**Material for this exercise:**

________________________

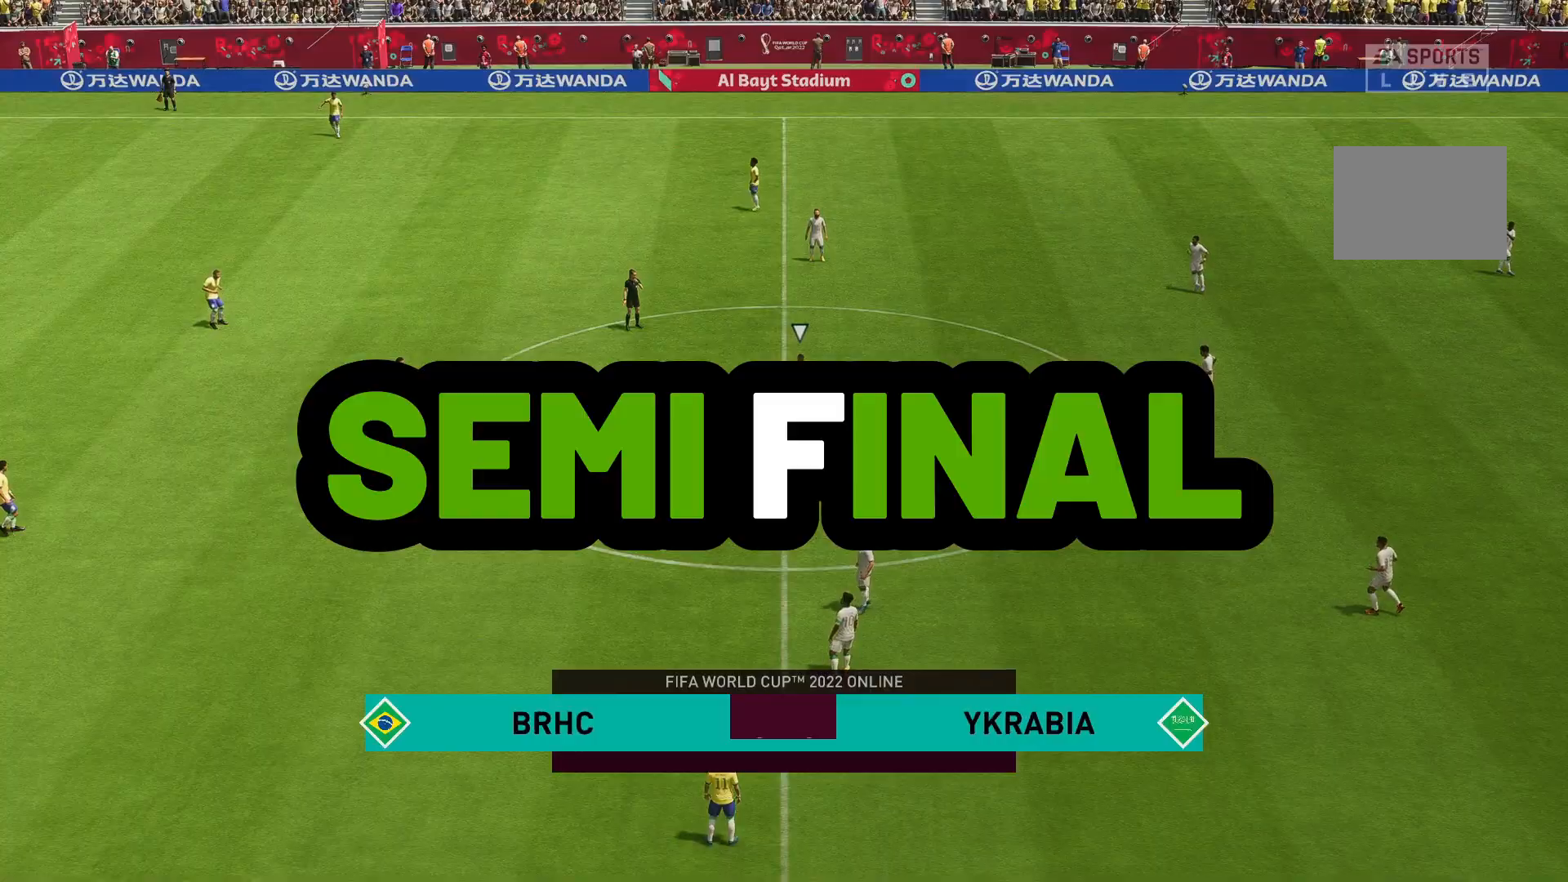
Gameplay with a controller (Xbox layout); each line is a JSON object with the inputs held at the frame after it. "events" lists button and stick changes between this image and that frame as [ms after this image, input, new state], when the widget could be followed in between. Not read: L3 R3.
{"buttons": [], "left_stick": "center", "right_stick": "center", "events": []}
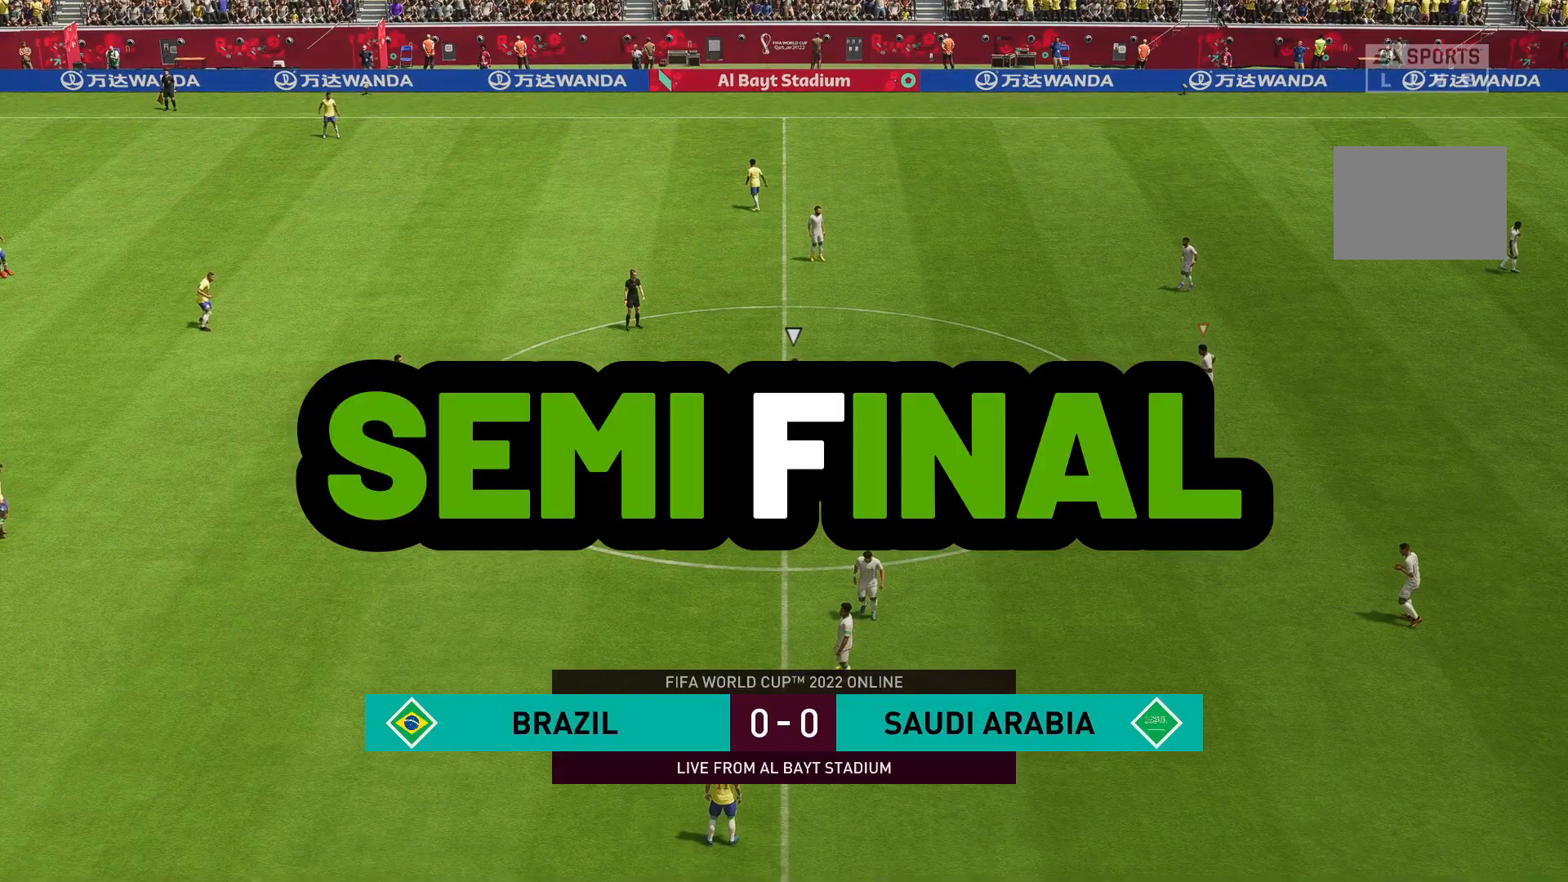
{"buttons": [], "left_stick": "center", "right_stick": "center", "events": []}
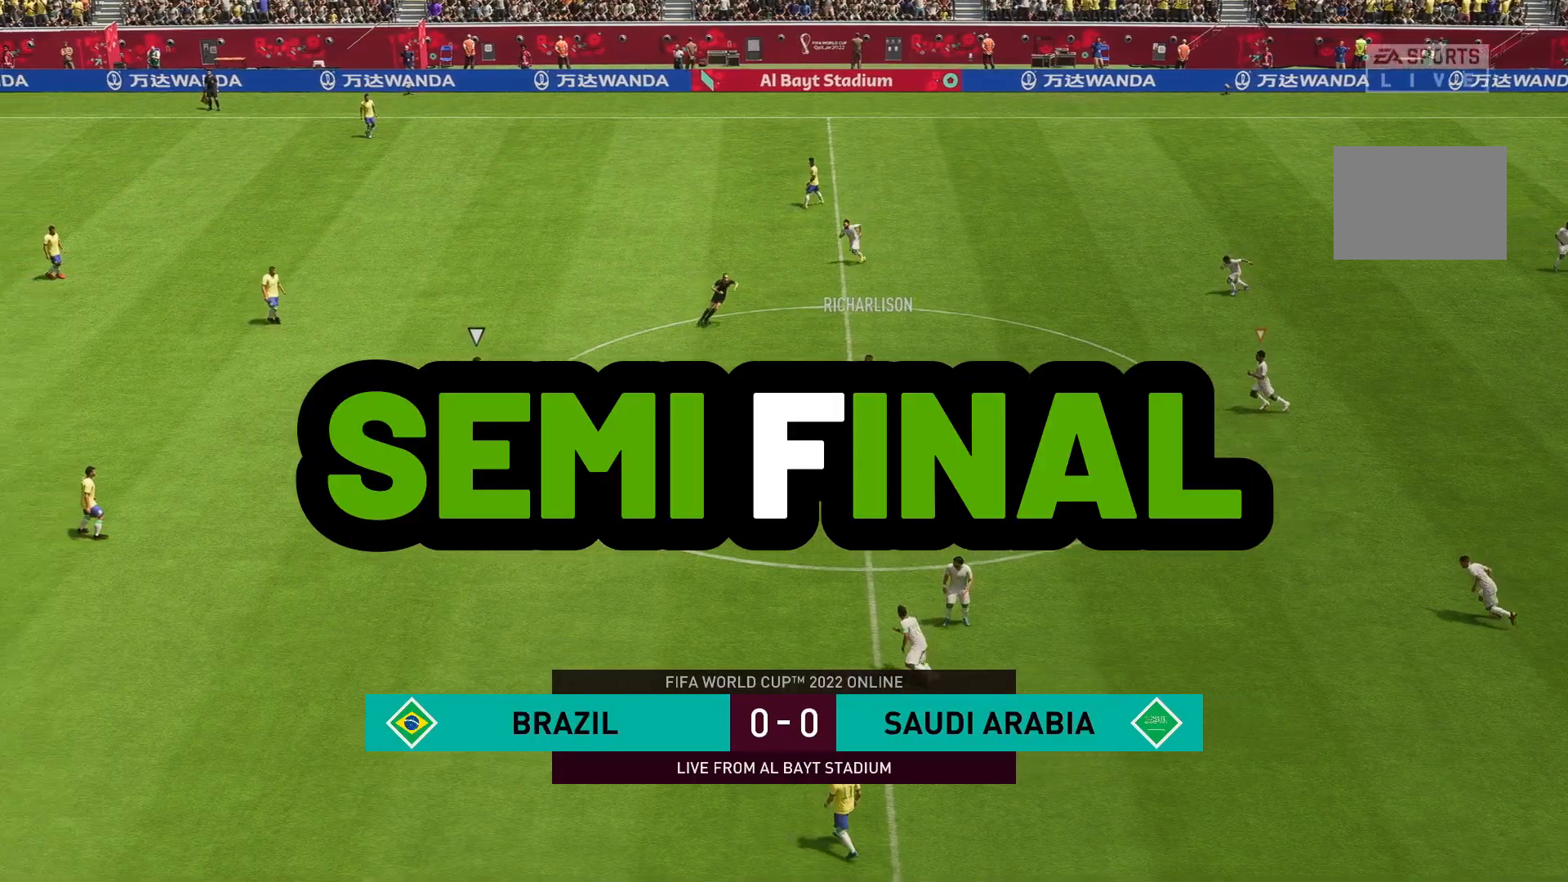
{"buttons": [], "left_stick": "up-left", "right_stick": "center", "events": [[317, "left_stick", "up-left"]]}
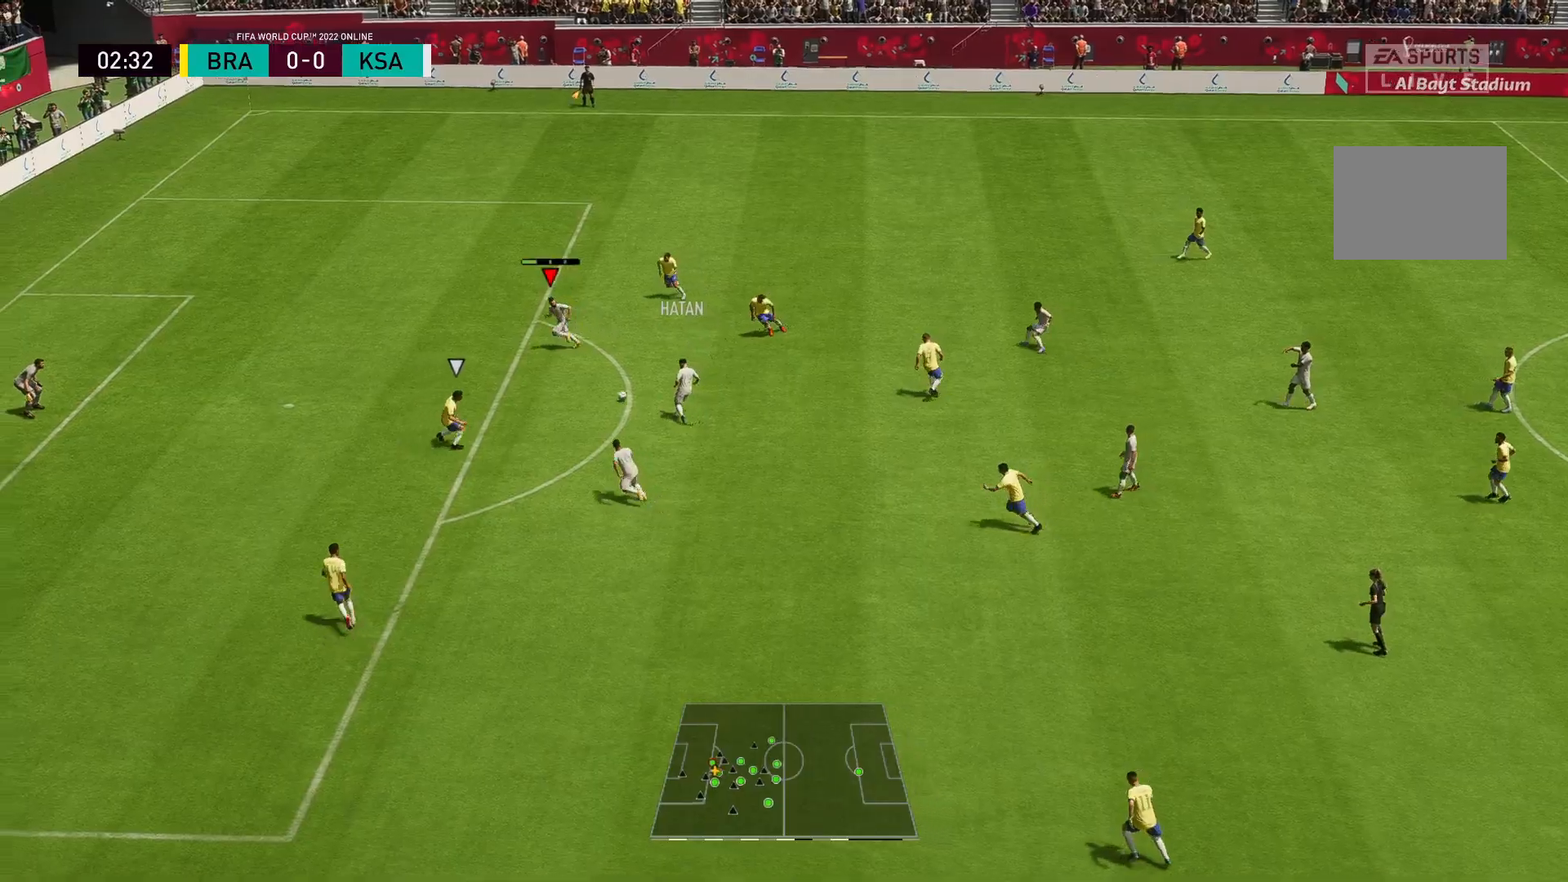
{"buttons": [], "left_stick": "left", "right_stick": "center", "events": [[267, "left_stick", "left"]]}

________________________

Scan the material above for the string "center" and copy every line that has it.

{"buttons": [], "left_stick": "center", "right_stick": "center", "events": []}
{"buttons": [], "left_stick": "center", "right_stick": "center", "events": []}
{"buttons": [], "left_stick": "up-left", "right_stick": "center", "events": [[317, "left_stick", "up-left"]]}
{"buttons": [], "left_stick": "left", "right_stick": "center", "events": [[267, "left_stick", "left"]]}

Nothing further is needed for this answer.